Pero aún entonces, comer es un ritual. Sentarse a la mesa está dotado de una cierta forma de religiosidad. Lo hacemos en un cierto orden y con cierta cadencia. A un ritmo, con la televisión o la radio de fondo, con plática amena o sin ella. En familia modesta o multitudinaria, a solas a veces —y pocas cosas nos ayudan a conocernos como sentarnos a solas a la mesa—.
Todos tenemos un sitio favorito en la mesa, un lugar desde el que es posible ver la televisión sin esfuerzo, se tiene el garrafón de agua a la mano o se puede vigilar la puerta. Un espacio en el que, en un todo, nos sentimos cómodos. A veces alguien busca presidir la mesa sentándose en la cabecera; para otros, igual que para Beatriz Pinzón, «la cabecera de la mesa está donde yo esté sentada».
Para las jornadas comunes, utilizamos la vajilla común, la de todos los días. Los platos y vasos que se han deslucido un poco a fuerza de lavarse una y otra vez; que nunca se llenan de polvo porque siempre están en uso —al contrario de las vajillas costosas que se reservan para ocasiones especiales y que terminan por no usarse nunca—.

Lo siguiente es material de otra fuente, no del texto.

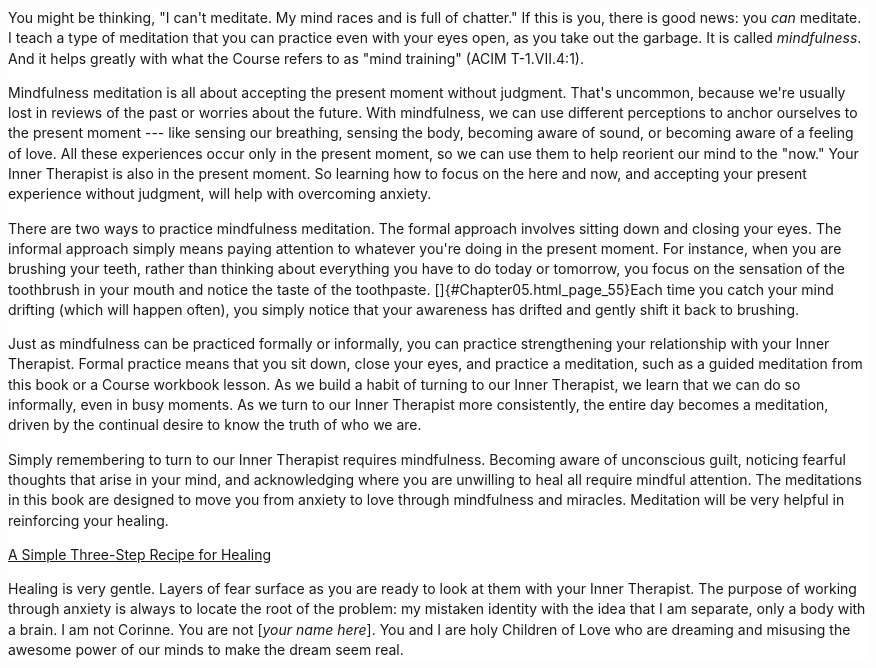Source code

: You might be thinking, "I can't meditate. My mind races and is full of
chatter." If this is you, there is good news: you *can* meditate. I
teach a type of meditation that you can practice even with your eyes
open, as you take out the garbage. It is called *mindfulness*. And it
helps greatly with what the Course refers to as "mind training" (ACIM
T-1.VII.4:1).

Mindfulness meditation is all about accepting the present moment without
judgment. That's uncommon, because we're usually lost in reviews of the
past or worries about the future. With mindfulness, we can use different
perceptions to anchor ourselves to the present moment --- like sensing
our breathing, sensing the body, becoming aware of sound, or becoming
aware of a feeling of love. All these experiences occur only in the
present moment, so we can use them to help reorient our mind to the
"now." Your Inner Therapist is also in the present moment. So learning
how to focus on the here and now, and accepting your present experience
without judgment, will help with overcoming anxiety.

There are two ways to practice mindfulness meditation. The formal
approach involves sitting down and closing your eyes. The informal
approach simply means paying attention to whatever you're doing in the
present moment. For instance, when you are brushing your teeth, rather
than thinking about everything you have to do today or tomorrow, you
focus on the sensation of the toothbrush in your mouth and notice the
taste of the toothpaste. []{#Chapter05.html_page_55}Each time you catch
your mind drifting (which will happen often), you simply notice that
your awareness has drifted and gently shift it back to brushing.

Just as mindfulness can be practiced formally or informally, you can
practice strengthening your relationship with your Inner Therapist.
Formal practice means that you sit down, close your eyes, and practice a
meditation, such as a guided meditation from this book or a Course
workbook lesson. As we build a habit of turning to our Inner Therapist,
we learn that we can do so informally, even in busy moments. As we turn
to our Inner Therapist more consistently, the entire day becomes a
meditation, driven by the continual desire to know the truth of who we
are.

Simply remembering to turn to our Inner Therapist requires mindfulness.
Becoming aware of unconscious guilt, noticing fearful thoughts that
arise in your mind, and acknowledging where you are unwilling to heal
all require mindful attention. The meditations in this book are designed
to move you from anxiety to love through mindfulness and miracles.
Meditation will be very helpful in reinforcing your healing.

[A Simple Three-Step Recipe for Healing](#Contents.html_rsec13)

Healing is very gentle. Layers of fear surface as you are ready to look
at them with your Inner Therapist. The purpose of working through
anxiety is always to locate the root of the problem: my mistaken
identity with the idea that I am separate, only a body with a brain. I
am not Corinne. You are not \[*your name here*\]. You and I are holy
Children of Love who are dreaming and misusing the awesome power of our
minds to make the dream seem real.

Todos ponemos énfasis en cosas diferentes: algunos disfrutan el olor de la comida, otros la conversación, algunos más el sabor de la sal y la mayoría el volumen de lo que se ingiere.
Todos, sin embargo, disfrutamos la comida y reponemos fuerzas con ella; con las provisiones reabastecidas el ritual se termina, y nosotros regresamos a la carga en la lucha de la vida diaria.